▶ Provided text:
Monday, October 12, 2009
My Life As An Observer: Target Practice - Part 1
Note: The following is a true story, but the names of certain individuals, and other identifying details, have been changed.
A bullet through the head
The summer between my sophomore and junior years of college was the first of two six-week training programs at the Marines Corps officer training base at Quantico, Virginia. The second six-week training program, in the Marine Platoon Leader Class (PLC), is completed the following summer before graduation and acceptance of a commission in the USMC. The fourth week of my first summer was my first live fire training, which begins on the 100 yard rifle range. The Marine Corps takes rifle marksmanship far more seriously than any of the other three branches of the military. Every Marine officer must qualify each year as a rifleman. Failing to do so, the officer must write a letter to the Commandant of the Marine Corps and explain the unacceptable marksmanship. Coming to the attention of the top officer of the Corps would be auspicious, except for failure as a rifleman. The officer is expected to do whatever is necessary to re-qualify as soon as possible.
My training weapon was the M14, a redesign and upgrade of the WWII M1 Garand rifle. The most obvious difference was that the M14 was fitted with a bottom loading magazine that held up to 20 rounds. It was also modified to allow the rifleman to fire in fully automatic mode like a machine gun, BRRRRRRRRRRRT, with the flick of a selection lever. Otherwise, it was fired in semiautomatic mode like the M1. You squeezed the trigger once and fired one round at a time. One squeeze, one shot. With the firing of each round the spent cartridge shell was ejected, automatically, the next bullet was loaded into the firing chamber, and the weapon was ready for another squeeze of the trigger. The M14 rifle was designed to fire the 7.62 mm (30 caliber) ammunition that was standardized for all of the NATO countries. Another improvement was fitting a bi-pod under the rifle barrel for more stability when firing from a prone position.

▶ Record excerpts:

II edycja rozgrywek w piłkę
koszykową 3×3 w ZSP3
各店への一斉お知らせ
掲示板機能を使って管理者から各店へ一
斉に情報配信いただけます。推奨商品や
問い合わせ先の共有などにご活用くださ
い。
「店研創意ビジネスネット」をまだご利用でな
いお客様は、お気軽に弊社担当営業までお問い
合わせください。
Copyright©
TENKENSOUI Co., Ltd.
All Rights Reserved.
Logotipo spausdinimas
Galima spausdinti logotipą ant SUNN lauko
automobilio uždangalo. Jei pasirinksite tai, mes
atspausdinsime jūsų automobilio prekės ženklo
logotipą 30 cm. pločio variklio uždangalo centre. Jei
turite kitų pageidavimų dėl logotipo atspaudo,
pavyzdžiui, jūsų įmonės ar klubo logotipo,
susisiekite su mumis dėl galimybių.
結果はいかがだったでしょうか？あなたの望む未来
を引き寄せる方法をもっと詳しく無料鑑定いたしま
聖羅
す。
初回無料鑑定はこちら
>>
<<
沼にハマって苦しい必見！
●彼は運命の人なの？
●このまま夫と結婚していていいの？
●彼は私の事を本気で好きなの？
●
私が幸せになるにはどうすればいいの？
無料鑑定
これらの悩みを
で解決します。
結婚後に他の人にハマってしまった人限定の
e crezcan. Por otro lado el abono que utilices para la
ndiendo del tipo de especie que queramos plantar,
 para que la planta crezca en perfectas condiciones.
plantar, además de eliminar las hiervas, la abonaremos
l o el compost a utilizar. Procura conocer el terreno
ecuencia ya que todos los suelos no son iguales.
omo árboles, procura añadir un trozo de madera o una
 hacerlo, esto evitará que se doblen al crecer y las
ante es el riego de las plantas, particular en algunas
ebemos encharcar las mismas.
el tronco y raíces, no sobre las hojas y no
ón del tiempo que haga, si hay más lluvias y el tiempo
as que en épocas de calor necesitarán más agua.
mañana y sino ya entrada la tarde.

▶ Assigned task 1:
Mark each statement (a), (b) and (c) yes or no according to whether it agrees with the Quantico training account, and support each verdict with the deciding words of that account quoted exactly. (a) The M14's magazine held up to 20 rounds. (b) The first live fire training began on the 200 yard rifle range. (c) A Marine officer who fails to qualify as a rifleman must write a letter to the Secretary of the Navy.
▶ Assigned task 2:
Carry the Quantico training account forward from its final sentence.

▶ Answer box 1:
(a) Yes: "fitted with a bottom loading magazine that held up to 20 rounds"
(b) No: "my first live fire training, which begins on the 100 yard rifle range"
(c) No: "the officer must write a letter to the Commandant of the Marine Corps"

▶ Answer box 2:
A great deal of time, during the third week of training, was devoted to preparing for live fire training. We learned and practiced the four basic positions for firing a rifle in combat: prone, seated, kneeling, and standing. We spent hours of drilling in dry shooting – training without live ammunition. This was essential to master the art of controlling both the weapon and your breathing at the same time. Aiming a rifle at a target is impossible without the synchronization of weapon control, breathing, and squeezing the trigger. Most people don't realize that a properly held and aimed rifle is not completely motionless. There is a horizontal oscillation of the weapon as you try to hold the alignment of the front and rear sights on the target. With training, hours and hours of repetition, concentration, and focus, you learn how to minimize the horizontal oscillation of your sights, and center the range of the oscillation on the target. At the same time you are breathing (not holding your breath), and slowly squeezing the trigger (not pulling it). When the shot is fired, it's almost a surprise because you are focusing on the aiming and squeezing the trigger.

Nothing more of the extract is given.